**Work instruction:** Please write out the ggplot2 color chapter below word for word, starting at "Before we get" and ending at "the many options.".

**Text block:**
►

Chapter 6 Brewing colours in ggplot2

“Every portrait that is painted with feeling is a portrait of the artist, not of the sitter.”

— Oscar Wilde

“If you could say it in words, there would be no reason to paint.”

— Edward Hopper

Now that we have seen the basics of ggplot2, let’s take a moment to delve further into the beauty of our figures. It may sound vain at first, but the colour palette of a figure is actually very important. This is for two main reasons. The first being that a consistent colour palette looks more professional. But most importantly it is necessary to have a good colour palette because it makes the information in our figures easier to understand. The communication of information to others is central to good science.

6.1 R Data

Before we get going on our figures, we first need to learn more about the built in data that R has. The base R program that we all have loaded on our computers already comes with heaps of example dataframes that we may use for practice. We don’t need to load our own data. Additionally, whenever we install a new package (and by now we’ve already installed dozens) it usually comes with several new dataframes. There are many ways to look at the data that we have available from our packages. Below we show two of the many options.

# To create a list of ALL available data
  # Not really recommended as the output is overwhelming
data(package = .packages(all.available = TRUE))

◄

**Raw data:**
►

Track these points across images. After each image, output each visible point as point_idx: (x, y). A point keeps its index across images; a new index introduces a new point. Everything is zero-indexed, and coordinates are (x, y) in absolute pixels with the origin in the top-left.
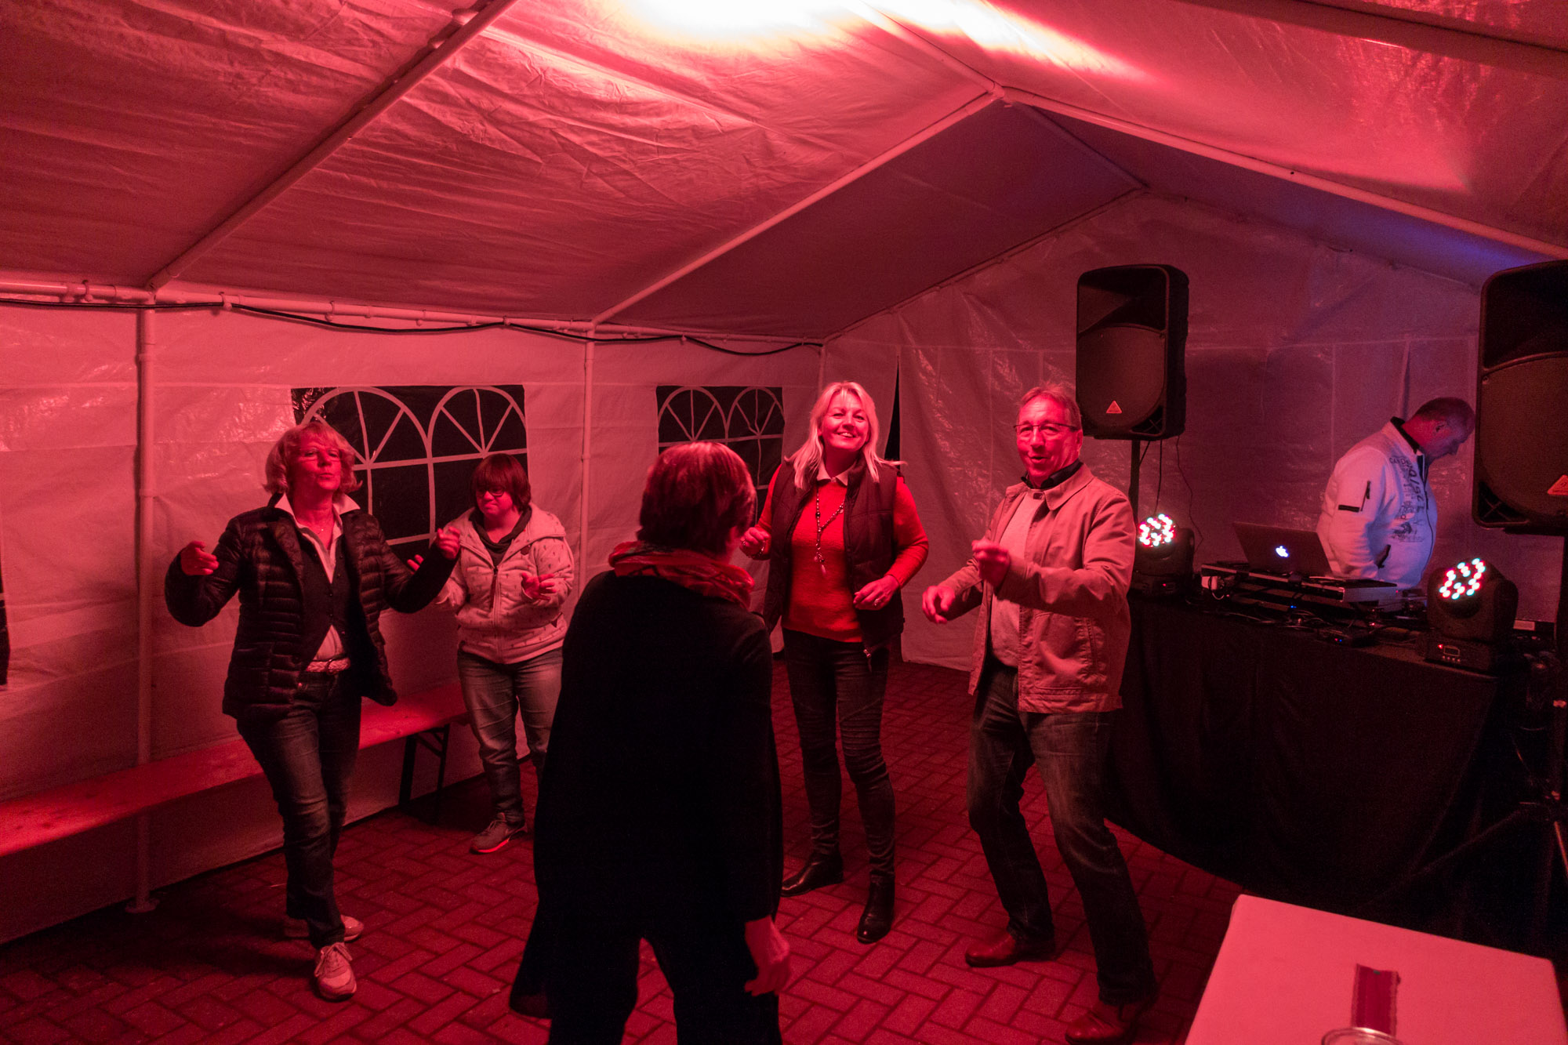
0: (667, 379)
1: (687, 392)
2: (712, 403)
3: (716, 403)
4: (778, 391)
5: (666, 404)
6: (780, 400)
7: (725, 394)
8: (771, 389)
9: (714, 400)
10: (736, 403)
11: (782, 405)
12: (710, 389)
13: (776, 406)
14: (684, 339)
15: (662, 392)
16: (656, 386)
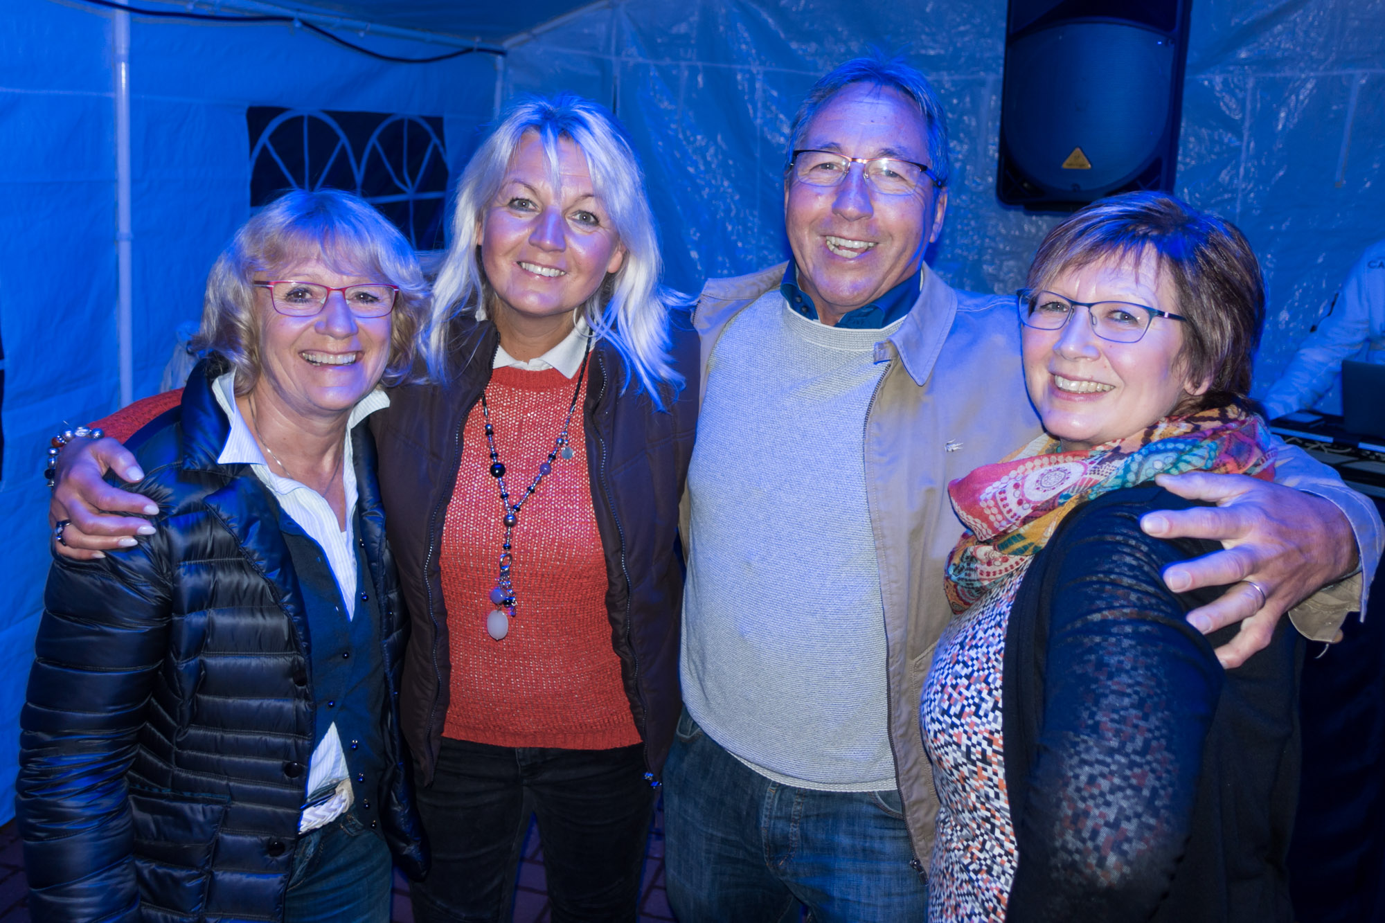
0: (264, 96)
1: (299, 120)
2: (337, 138)
3: (344, 140)
4: (437, 123)
5: (264, 139)
6: (440, 135)
7: (356, 124)
8: (428, 119)
9: (340, 133)
10: (373, 140)
11: (443, 144)
12: (336, 115)
13: (436, 147)
14: (298, 24)
15: (258, 117)
16: (247, 106)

◄

**Written response:**
Before we get going on our figures, we first need to learn more about the built in data that R has. The base R program that we all have loaded on our computers already comes with heaps of example dataframes that we may use for practice. We don’t need to load our own data. Additionally, whenever we install a new package (and by now we’ve already installed dozens) it usually comes with several new dataframes. There are many ways to look at the data that we have available from our packages. Below we show two of the many options.